La vendeuse, elle aussi très sûre d’elle, et noire, rigole : « En effet. L'illettré est français de souche et l'analphabète immigré ».
Edith doit mal s’y prendre. Elle ne trouve pas comment faire jouer la clé. Une vieille scie de pédagogues lui revient à l’esprit : «pour apprendre à lire à Jules il faut commencer par connaître Jules ».
Elle a bien une carte de crédit mais elle n’arrive pas à se souvenir de son code secret.
Son fils, lui, connaît ce code par cœur. Alors, chaque fois qu’elle lui rend visite, à Pantin, elle va retirer de l’argent avec lui au guichet le plus proche.
« Il faudrait vraiment que vous sachiez lire, laisse échapper Édith. Vous ne voulez pas que je vous apprenne ?
— D’accord », dit Fadila en la regardant dans les yeux.
Elle a des regards qui font peur. On voit apparaître en surface une violence intérieure prête à faire éruption, une amertume de chaque instant, bridée tant bien que mal en présence de personnes qui ne sont pas des proches.
Elle est si dure, si souvent, qu’on est sur le qui-vive avec elle, toujours prêt au recul.
[Edith] elle aussi a besoin d'un minimum de confiance dans le succès. Car elle va continuer. Quoi qu'elle en ait, elle ne peut pas interrompre ce qui est commencé. Elle ne se voit pas dire à Fadila : ça ne va pas marcher, arrêtons les frais.
Une demi-heure serait le minimum, une demi-heure tous les jours. Comment demander cela à une femme lasse et révoltée qui se voit comme une vieille femme ?
Une femme déracinée, seule le soir dans une chambre minuscule, qui ne peut pas éteindre la télévision sous peine d'être happée par l'angoisse.
Une fois de plus elle souffre de ne pas avoir la place qui devrait être la sienne, à son âge — qui aurait été la sienne si elle avait vécu normalement au Maroc. Elle sort de son mutisme pour dire, lapidaire : « Après on a les enfants la vie l’ foutue. » Amère. Stoïque. Déchirée. Brutale. Pas à une contradiction près.

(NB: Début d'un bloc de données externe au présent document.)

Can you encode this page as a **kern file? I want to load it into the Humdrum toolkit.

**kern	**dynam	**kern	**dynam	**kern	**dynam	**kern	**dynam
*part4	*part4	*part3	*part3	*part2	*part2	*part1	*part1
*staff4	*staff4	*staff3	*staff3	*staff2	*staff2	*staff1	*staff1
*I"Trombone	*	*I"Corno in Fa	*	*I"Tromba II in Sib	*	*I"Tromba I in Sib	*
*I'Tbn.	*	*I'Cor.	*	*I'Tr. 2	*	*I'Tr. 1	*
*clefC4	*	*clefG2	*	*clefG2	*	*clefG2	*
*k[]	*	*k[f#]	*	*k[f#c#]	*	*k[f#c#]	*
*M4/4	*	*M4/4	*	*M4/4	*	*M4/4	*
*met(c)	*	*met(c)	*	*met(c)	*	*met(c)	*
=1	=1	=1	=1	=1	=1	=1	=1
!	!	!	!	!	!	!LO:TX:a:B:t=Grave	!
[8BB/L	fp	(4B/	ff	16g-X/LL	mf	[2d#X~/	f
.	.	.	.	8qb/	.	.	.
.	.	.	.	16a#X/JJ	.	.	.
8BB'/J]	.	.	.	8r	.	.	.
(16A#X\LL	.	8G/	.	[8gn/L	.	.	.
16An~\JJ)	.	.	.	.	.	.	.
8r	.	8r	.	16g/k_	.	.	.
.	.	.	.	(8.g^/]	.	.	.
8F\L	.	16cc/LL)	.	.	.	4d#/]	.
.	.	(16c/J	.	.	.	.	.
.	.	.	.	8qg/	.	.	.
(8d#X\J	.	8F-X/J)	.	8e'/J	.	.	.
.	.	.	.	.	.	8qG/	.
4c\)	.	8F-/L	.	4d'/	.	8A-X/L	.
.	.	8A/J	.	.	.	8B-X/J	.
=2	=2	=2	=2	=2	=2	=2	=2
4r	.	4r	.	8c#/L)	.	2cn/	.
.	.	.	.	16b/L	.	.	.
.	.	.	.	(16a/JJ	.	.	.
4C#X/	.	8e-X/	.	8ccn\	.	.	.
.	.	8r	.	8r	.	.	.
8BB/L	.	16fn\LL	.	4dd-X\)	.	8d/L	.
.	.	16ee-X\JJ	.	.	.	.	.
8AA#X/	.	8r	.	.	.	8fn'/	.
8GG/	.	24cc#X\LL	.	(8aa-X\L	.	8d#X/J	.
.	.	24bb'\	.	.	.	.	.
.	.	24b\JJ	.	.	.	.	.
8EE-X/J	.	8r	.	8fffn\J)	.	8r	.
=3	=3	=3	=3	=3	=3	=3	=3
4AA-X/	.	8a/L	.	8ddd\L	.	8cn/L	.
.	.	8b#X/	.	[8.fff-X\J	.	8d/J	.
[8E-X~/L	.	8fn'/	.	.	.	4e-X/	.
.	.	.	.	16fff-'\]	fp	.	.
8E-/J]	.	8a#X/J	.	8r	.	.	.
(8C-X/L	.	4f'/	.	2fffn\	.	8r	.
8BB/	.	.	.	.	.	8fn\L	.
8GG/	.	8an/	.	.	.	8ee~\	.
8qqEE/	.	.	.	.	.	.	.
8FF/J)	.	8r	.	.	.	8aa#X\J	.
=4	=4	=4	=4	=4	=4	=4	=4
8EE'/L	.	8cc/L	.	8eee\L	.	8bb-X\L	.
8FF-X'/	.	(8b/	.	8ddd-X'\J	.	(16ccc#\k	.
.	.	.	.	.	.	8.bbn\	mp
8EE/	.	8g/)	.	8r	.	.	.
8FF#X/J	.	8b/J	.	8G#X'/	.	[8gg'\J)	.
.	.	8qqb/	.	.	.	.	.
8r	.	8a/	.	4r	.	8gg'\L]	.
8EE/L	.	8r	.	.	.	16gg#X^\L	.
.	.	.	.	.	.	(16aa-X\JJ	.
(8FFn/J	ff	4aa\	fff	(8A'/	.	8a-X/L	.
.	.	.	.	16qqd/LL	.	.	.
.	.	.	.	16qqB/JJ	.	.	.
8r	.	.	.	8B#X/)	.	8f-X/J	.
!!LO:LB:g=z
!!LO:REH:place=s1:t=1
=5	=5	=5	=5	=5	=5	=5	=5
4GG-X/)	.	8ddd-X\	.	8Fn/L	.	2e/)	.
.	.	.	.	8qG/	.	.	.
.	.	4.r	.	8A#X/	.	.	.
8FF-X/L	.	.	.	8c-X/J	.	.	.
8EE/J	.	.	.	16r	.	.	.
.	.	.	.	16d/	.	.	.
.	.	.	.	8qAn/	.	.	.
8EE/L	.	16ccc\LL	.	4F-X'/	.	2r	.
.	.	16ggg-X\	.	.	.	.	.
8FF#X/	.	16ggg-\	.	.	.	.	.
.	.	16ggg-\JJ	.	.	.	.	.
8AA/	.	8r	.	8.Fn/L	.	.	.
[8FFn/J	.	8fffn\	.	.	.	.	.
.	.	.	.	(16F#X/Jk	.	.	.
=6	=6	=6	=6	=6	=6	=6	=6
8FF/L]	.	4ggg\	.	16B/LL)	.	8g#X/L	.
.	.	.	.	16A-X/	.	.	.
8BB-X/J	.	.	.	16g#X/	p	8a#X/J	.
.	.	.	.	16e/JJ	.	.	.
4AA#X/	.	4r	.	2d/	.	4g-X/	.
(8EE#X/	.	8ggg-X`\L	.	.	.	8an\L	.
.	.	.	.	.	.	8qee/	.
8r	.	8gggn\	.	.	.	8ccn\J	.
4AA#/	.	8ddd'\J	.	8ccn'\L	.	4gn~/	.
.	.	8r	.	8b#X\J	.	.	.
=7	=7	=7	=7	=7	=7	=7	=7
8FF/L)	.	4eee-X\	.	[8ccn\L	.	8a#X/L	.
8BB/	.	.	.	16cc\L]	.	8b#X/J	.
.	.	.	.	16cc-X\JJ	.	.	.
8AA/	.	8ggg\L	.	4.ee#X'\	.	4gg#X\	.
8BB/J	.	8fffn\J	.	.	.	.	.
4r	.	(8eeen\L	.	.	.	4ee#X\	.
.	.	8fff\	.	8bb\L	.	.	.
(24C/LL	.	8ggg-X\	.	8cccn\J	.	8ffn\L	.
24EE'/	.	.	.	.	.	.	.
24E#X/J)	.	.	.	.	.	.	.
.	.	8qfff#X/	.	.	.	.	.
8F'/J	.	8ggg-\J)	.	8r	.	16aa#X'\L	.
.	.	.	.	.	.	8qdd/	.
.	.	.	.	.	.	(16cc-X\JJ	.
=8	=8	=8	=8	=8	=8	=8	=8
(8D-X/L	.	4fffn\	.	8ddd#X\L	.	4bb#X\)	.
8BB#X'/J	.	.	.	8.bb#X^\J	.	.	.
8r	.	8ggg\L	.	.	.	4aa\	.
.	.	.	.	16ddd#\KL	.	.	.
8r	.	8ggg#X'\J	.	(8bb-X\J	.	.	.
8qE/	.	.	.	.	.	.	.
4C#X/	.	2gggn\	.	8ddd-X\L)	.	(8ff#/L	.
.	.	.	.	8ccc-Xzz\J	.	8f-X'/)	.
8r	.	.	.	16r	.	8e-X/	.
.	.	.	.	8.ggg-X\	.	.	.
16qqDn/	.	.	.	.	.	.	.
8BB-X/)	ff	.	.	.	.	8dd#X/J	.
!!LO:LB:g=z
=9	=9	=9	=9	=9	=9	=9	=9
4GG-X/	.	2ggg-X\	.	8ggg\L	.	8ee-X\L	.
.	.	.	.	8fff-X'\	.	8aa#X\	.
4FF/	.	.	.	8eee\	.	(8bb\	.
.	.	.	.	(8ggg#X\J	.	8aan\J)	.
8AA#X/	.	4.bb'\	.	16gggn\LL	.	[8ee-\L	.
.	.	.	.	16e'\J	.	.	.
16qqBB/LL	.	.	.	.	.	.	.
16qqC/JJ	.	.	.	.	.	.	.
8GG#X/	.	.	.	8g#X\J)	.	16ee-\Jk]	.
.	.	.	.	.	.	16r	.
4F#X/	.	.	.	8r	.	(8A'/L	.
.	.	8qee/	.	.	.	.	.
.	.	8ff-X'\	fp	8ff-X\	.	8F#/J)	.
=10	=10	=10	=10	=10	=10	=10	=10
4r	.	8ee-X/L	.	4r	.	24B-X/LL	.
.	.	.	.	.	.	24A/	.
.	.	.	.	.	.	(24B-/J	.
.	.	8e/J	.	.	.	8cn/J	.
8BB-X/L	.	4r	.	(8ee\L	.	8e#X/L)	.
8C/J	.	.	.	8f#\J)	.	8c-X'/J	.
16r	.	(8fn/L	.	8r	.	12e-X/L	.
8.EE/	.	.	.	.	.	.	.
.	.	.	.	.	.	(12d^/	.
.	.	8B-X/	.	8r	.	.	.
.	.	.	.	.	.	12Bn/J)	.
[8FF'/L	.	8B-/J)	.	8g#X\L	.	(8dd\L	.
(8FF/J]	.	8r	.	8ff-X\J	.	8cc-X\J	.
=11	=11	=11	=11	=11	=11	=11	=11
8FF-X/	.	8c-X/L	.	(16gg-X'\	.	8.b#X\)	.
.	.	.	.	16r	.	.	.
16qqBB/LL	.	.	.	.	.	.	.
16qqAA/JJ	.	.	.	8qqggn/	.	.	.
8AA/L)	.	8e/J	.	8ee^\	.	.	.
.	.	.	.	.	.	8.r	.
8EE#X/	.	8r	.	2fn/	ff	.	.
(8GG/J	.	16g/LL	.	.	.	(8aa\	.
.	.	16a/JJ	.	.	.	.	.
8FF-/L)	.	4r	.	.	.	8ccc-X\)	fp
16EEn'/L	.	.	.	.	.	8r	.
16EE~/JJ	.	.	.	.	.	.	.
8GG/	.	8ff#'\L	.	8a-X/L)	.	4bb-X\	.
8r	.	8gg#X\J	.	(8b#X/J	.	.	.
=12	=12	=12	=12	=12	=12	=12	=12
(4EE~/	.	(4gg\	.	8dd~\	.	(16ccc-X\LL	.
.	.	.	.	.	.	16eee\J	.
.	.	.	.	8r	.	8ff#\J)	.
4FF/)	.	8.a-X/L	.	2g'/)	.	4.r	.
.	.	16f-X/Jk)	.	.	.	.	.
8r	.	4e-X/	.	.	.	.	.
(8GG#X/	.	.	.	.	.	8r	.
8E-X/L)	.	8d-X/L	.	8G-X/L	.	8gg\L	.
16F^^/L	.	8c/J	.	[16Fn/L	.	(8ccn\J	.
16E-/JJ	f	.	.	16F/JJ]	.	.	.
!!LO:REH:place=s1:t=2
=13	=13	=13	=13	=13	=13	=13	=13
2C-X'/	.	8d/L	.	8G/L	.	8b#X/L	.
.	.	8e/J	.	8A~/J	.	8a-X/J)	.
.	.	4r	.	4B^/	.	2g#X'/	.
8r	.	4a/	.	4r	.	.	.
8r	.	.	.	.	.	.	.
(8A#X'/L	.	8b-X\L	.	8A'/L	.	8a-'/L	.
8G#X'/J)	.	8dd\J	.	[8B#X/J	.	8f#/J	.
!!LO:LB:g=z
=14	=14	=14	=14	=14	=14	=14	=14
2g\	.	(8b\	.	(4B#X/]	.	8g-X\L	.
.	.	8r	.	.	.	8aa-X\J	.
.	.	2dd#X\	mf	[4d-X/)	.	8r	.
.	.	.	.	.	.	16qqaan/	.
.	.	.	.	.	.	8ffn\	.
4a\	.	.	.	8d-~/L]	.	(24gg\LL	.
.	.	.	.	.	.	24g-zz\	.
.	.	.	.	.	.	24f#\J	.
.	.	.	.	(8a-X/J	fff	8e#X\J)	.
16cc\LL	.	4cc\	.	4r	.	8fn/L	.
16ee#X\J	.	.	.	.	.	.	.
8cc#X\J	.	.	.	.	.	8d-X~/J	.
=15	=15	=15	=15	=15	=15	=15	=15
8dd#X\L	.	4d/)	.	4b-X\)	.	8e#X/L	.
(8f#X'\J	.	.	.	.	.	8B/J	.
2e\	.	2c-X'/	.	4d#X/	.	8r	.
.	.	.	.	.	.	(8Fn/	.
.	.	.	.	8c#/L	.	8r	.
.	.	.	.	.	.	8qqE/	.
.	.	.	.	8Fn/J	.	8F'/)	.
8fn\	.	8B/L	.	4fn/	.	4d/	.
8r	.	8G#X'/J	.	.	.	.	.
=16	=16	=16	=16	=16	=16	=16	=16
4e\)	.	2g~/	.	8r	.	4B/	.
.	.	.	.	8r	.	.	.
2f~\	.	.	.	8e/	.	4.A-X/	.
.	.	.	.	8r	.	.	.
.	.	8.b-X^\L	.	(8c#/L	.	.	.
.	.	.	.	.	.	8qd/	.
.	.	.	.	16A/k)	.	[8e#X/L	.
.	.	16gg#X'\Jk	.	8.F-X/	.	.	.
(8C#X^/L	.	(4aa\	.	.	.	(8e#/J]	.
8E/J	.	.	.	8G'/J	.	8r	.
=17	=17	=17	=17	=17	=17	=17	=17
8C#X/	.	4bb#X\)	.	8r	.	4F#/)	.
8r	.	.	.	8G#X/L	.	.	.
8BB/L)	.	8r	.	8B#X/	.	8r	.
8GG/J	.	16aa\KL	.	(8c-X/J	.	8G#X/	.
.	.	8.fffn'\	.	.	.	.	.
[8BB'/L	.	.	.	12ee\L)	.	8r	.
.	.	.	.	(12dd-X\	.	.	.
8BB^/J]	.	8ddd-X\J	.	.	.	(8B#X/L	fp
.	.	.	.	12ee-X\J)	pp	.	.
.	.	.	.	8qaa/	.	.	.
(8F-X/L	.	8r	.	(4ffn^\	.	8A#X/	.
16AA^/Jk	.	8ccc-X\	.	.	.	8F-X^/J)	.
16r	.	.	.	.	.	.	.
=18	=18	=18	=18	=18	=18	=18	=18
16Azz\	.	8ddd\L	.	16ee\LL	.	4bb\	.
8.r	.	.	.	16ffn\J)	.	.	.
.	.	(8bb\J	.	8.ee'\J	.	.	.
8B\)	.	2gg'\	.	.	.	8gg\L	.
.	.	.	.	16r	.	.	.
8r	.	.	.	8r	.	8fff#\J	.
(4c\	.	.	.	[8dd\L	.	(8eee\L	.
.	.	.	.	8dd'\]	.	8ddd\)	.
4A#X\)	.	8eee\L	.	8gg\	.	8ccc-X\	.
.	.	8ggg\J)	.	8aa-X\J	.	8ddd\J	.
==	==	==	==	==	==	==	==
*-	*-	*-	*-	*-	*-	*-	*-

Pour elle, l'emploi crée des liens réciproques de personne à personne qui vont très au-delà du contrat de travail. On ne défait pas ces liens froidement, unilatéralement. Au contraire, on fait tout pour ne jamais les rompre.
Pour apprendre à lire à Jules, il faut commencer par connaître Jules.
J'suis très contente, dit Fadila, Toute le monde autour d'moi il est très content. C'ceux ils font l'trafic ils sont pas contents. Sarkozy il a dit il va nettoyer, il a raison. C'c'qu'ilfaut.